December 30th, 2023 @ 12.56pm – Jilong River, Pingxi District, Taiwan Since January 2023 I’ve written 45 posts on topics like pain, gratitude, morality, free-will, consciousness and discipline. I’ve tagged every post with a ‘ing’ category. So far I’ve used: Writing, cycling, dreaming, eating, lifting, moving, racing, reading, rowing, running, speaking, surfing, swimming, thinking, working.
But wherever possible, I try and relate what I’m talking about to triathlon.
Here’s my directors cut for the past year, roughly organized into themes.
Moving
- Animal immersion – We should take advantage of our innate understanding of animals, like actors do.
- Fighting the water – We tend to fight the water when we swim, rather than let it do the work for us.
- Keeping in touch – Exercise (especially outdoors) strengthens your senses as well as your muscles.
- Mirror muscles – Social media encourages us to sculpt our bodies into artificial and unhealthy shapes.
Thinking
- Partly cloudy – Reflecting on bad moods and some ideas on how to prevent them.
- Conditions – Conditions are directly interfering with your happiness
- The objective professor – We will do almost anything to get out of something painful (like learning Spanish)

++++++++++

What to work on —
Please say how many posts the year-in-review post reports writing since January 2023. The listing after this passage isn't needed.

Available data —
++++++++++

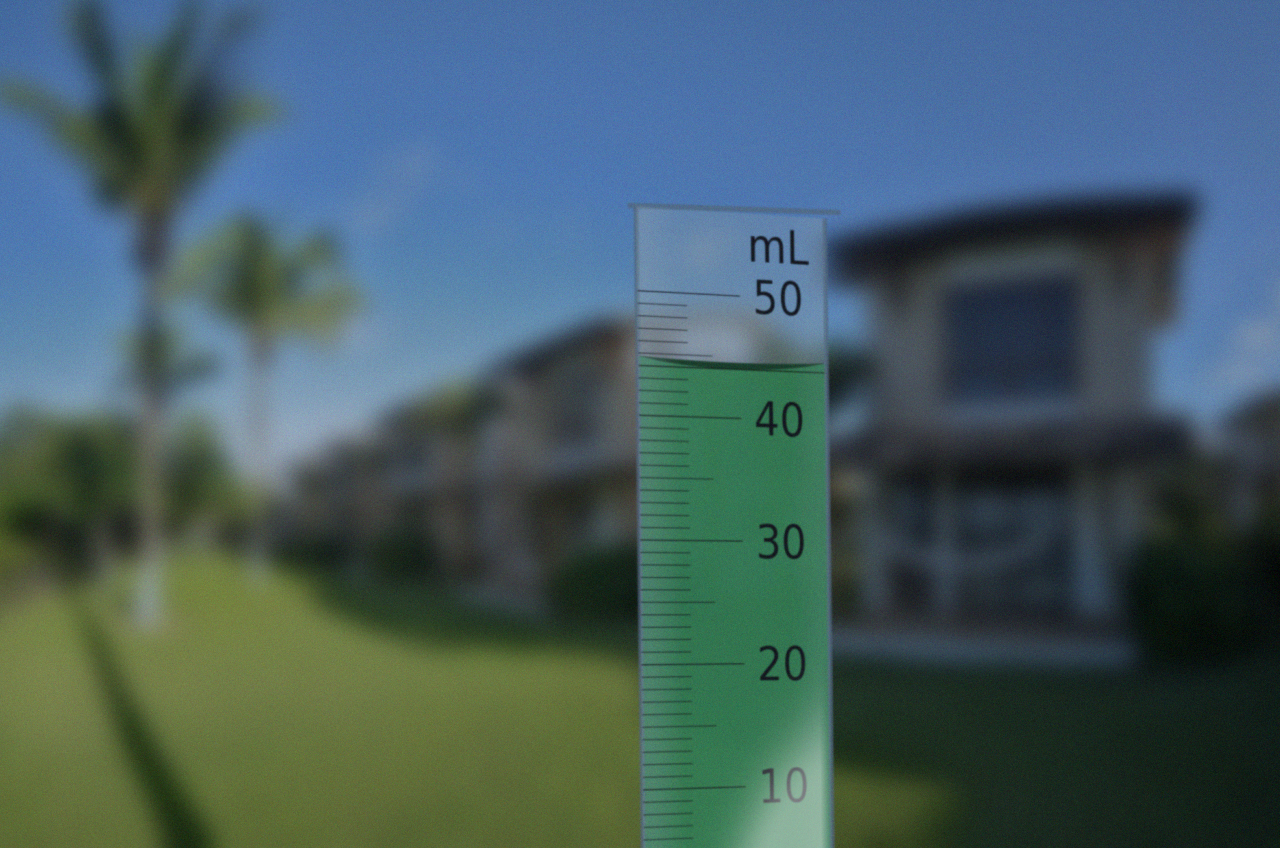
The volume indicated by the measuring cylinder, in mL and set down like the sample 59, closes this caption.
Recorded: 44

++++++++++

Output of the exercise —
45 posts.